Dr. Anupam Jena, of Harvard Medical School, looked at 11 major U.S. marathons — the Twin Cities Marathon included — and a decade’s worth of heart attacks for Medicare patients. He found that on marathon days, the mortality rate increased by about 15 percent.

This is not about runners collapsing on the course. The average heart patient in this study was 77 and had numerous chronic ailments. And it wasn’t that hospitals were 15 percent busier or understaffed. What study authors did find was an increase in the time it took a patient to get to the hospital. An average ambulance trip before noon on race day was more than 16 minutes — 32 percent longer than on non-race days.

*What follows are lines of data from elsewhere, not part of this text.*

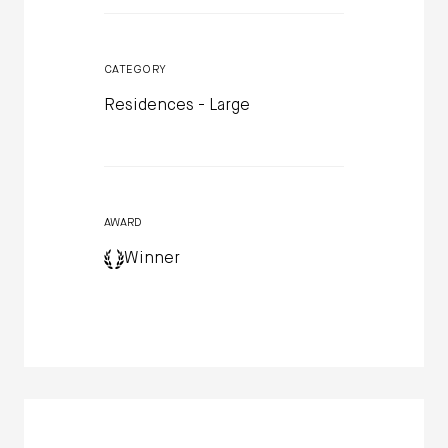
CATEGORY
Residences - Large
AWARD
Winner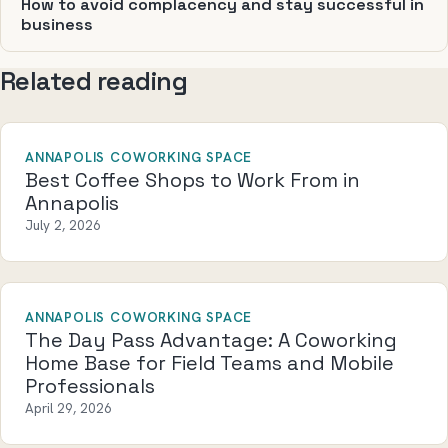
How to avoid complacency and stay successful in
business
Related reading
ANNAPOLIS COWORKING SPACE
Best Coffee Shops to Work From in
Annapolis
July 2, 2026
ANNAPOLIS COWORKING SPACE
The Day Pass Advantage: A Coworking
Home Base for Field Teams and Mobile
Professionals
April 29, 2026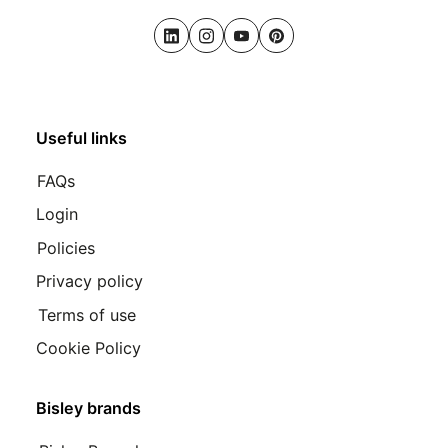
LinkedIn
Instagram
Youtube
Pinterest
Useful links
FAQs
Login
Policies
Privacy policy
Terms of use
Cookie Policy
Bisley brands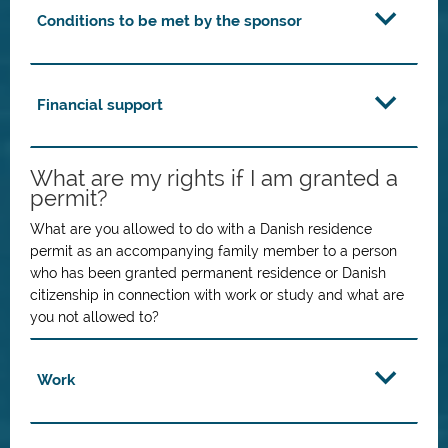
Conditions to be met by the sponsor
Financial support
What are my rights if I am granted a
permit?
What are you allowed to do with a Danish residence
permit as an accompanying family member to a person
who has been granted permanent residence or Danish
citizenship in connection with work or study and what are
you not allowed to?
Work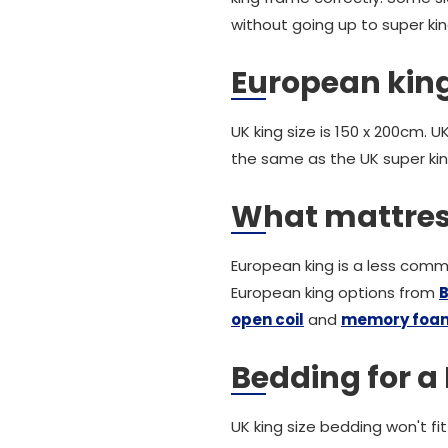
without going up to super kin
European king
UK king size is 150 x 200cm. 
the same as the UK super kin
What mattres
European king is a less commo
European king options from
B
open coil
and
memory foa
Bedding for a
UK king size bedding won't fi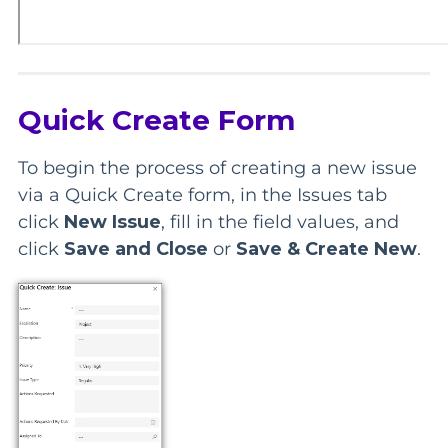
Quick Create Form
To begin the process of creating a new issue
via a Quick Create form, in the Issues tab
click
New Issue
, fill in the field values, and
click
Save and Close
or
Save & Create New
.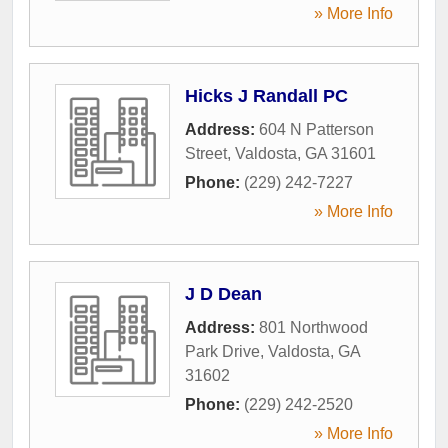
» More Info
Hicks J Randall PC
Address:
604 N Patterson
Street
,
Valdosta
,
GA
31601
Phone:
(229) 242-7227
» More Info
J D Dean
Address:
801 Northwood
Park Drive
,
Valdosta
,
GA
31602
Phone:
(229) 242-2520
» More Info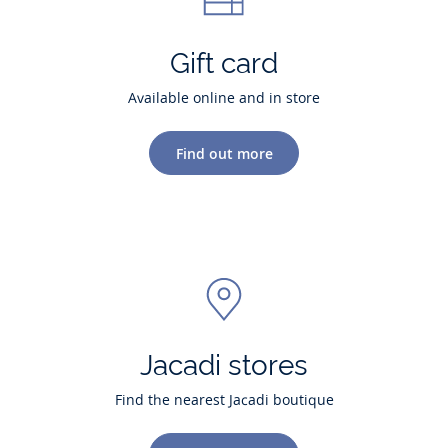
Gift card
Available online and in store
Find out more
Jacadi stores
Find the nearest Jacadi boutique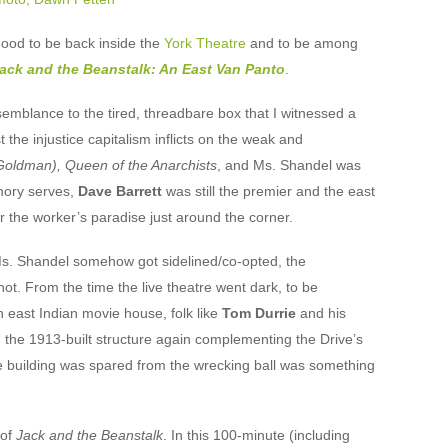
 good to be back inside the
York Theatre
and to be among
ack and the Beanstalk: An East Van Panto
.
semblance to the tired, threadbare box that I witnessed a
 the injustice capitalism inflicts on the weak and
ldman), Queen of the Anarchists
, and Ms. Shandel was
emory serves,
Dave Barrett
was still the premier and the east
 the worker’s paradise just around the corner.
 Ms. Shandel somehow got sidelined/co-opted, the
 not. From the time the live theatre went dark, to be
 east Indian movie house, folk like
Tom Durrie
and his
the 1913-built structure again complementing the Drive’s
he building was spared from the wrecking ball was something
 of
Jack and the Beanstalk
. In this 100-minute (including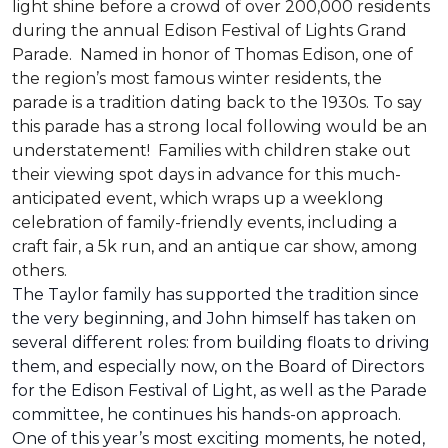
light shine before a crowd of over 200,000 residents
during the annual Edison Festival of Lights Grand
Parade. Named in honor of Thomas Edison, one of
the region’s most famous winter residents, the
parade is a tradition dating back to the 1930s. To say
this parade has a strong local following would be an
understatement! Families with children stake out
their viewing spot days in advance for this much-
anticipated event, which wraps up a weeklong
celebration of family-friendly events, including a
craft fair, a 5k run, and an antique car show, among
others.
The Taylor family has supported the tradition since
the very beginning, and John himself has taken on
several different roles: from building floats to driving
them, and especially now, on the Board of Directors
for the Edison Festival of Light, as well as the Parade
committee, he continues his hands-on approach.
One of this year’s most exciting moments, he noted,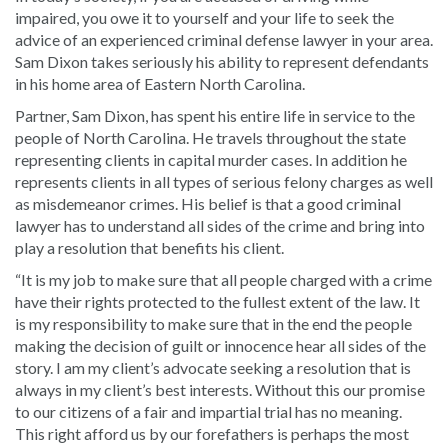
impaired, you owe it to yourself and your life to seek the
advice of an experienced criminal defense lawyer in your area.
Sam Dixon takes seriously his ability to represent defendants
in his home area of Eastern North Carolina.
Partner, Sam Dixon, has spent his entire life in service to the
people of North Carolina. He travels throughout the state
representing clients in capital murder cases. In addition he
represents clients in all types of serious felony charges as well
as misdemeanor crimes. His belief is that a good criminal
lawyer has to understand all sides of the crime and bring into
play a resolution that benefits his client.
“It is my job to make sure that all people charged with a crime
have their rights protected to the fullest extent of the law. It
is my responsibility to make sure that in the end the people
making the decision of guilt or innocence hear all sides of the
story. I am my client’s advocate seeking a resolution that is
always in my client’s best interests. Without this our promise
to our citizens of a fair and impartial trial has no meaning.
This right afford us by our forefathers is perhaps the most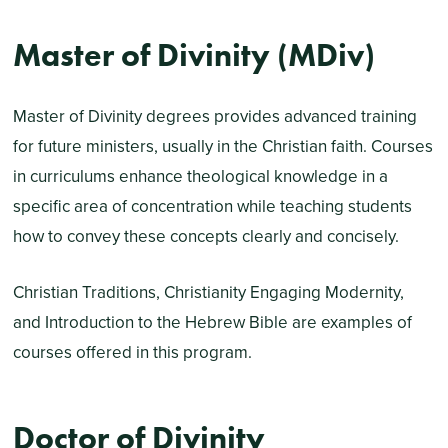
Master of Divinity (MDiv)
Master of Divinity degrees provides advanced training
for future ministers, usually in the Christian faith. Courses
in curriculums enhance theological knowledge in a
specific area of concentration while teaching students
how to convey these concepts clearly and concisely.
Christian Traditions, Christianity Engaging Modernity,
and Introduction to the Hebrew Bible are examples of
courses offered in this program.
Doctor of Divinity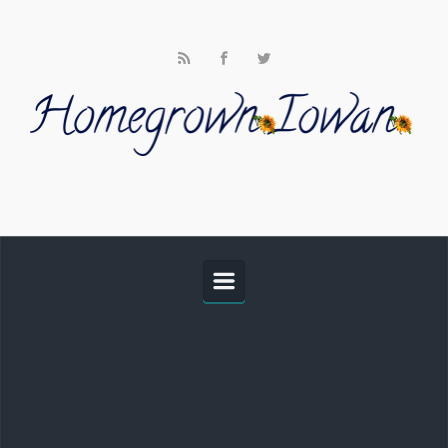
Skip to main content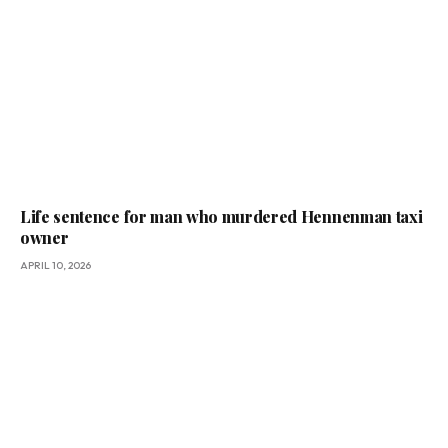
Life sentence for man who murdered Hennenman taxi
owner
APRIL 10, 2026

“This is almost a diagnosis of exclusion,” Jena said. “We concluded from those findings that the most likely explanation is that there are road closings and delays in care that affect people on marathon days.”

Jena suspects even longer delays for someone who tries to get a loved one to an emergency room on marathon day in their own car. And he says similar life-threatening delays in care probably occur during other events when major roads are closed — such as July 4th, parades and championship sporting events.

Jena found that on race days, ambulances needed an average of four minutes more to get their patients to the emergency room.

“If you’re going to have a big street fair, you don’t just need to plan for the people at the fair,” Dr. Howard Mell, a spokesman for the American College of Emergency Physicians, advised.